Set down every line of the material below, changing nothing.

#### Recorded data
________________________
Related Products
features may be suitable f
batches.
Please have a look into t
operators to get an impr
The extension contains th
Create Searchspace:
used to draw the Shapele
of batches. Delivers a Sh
________________________
#### Solution for this problem
Related Products
features may be suitable f
batches.
Please have a look into t
operators to get an impr
The extension contains th
Create Searchspace:
used to draw the Shapele
of batches. Delivers a Sh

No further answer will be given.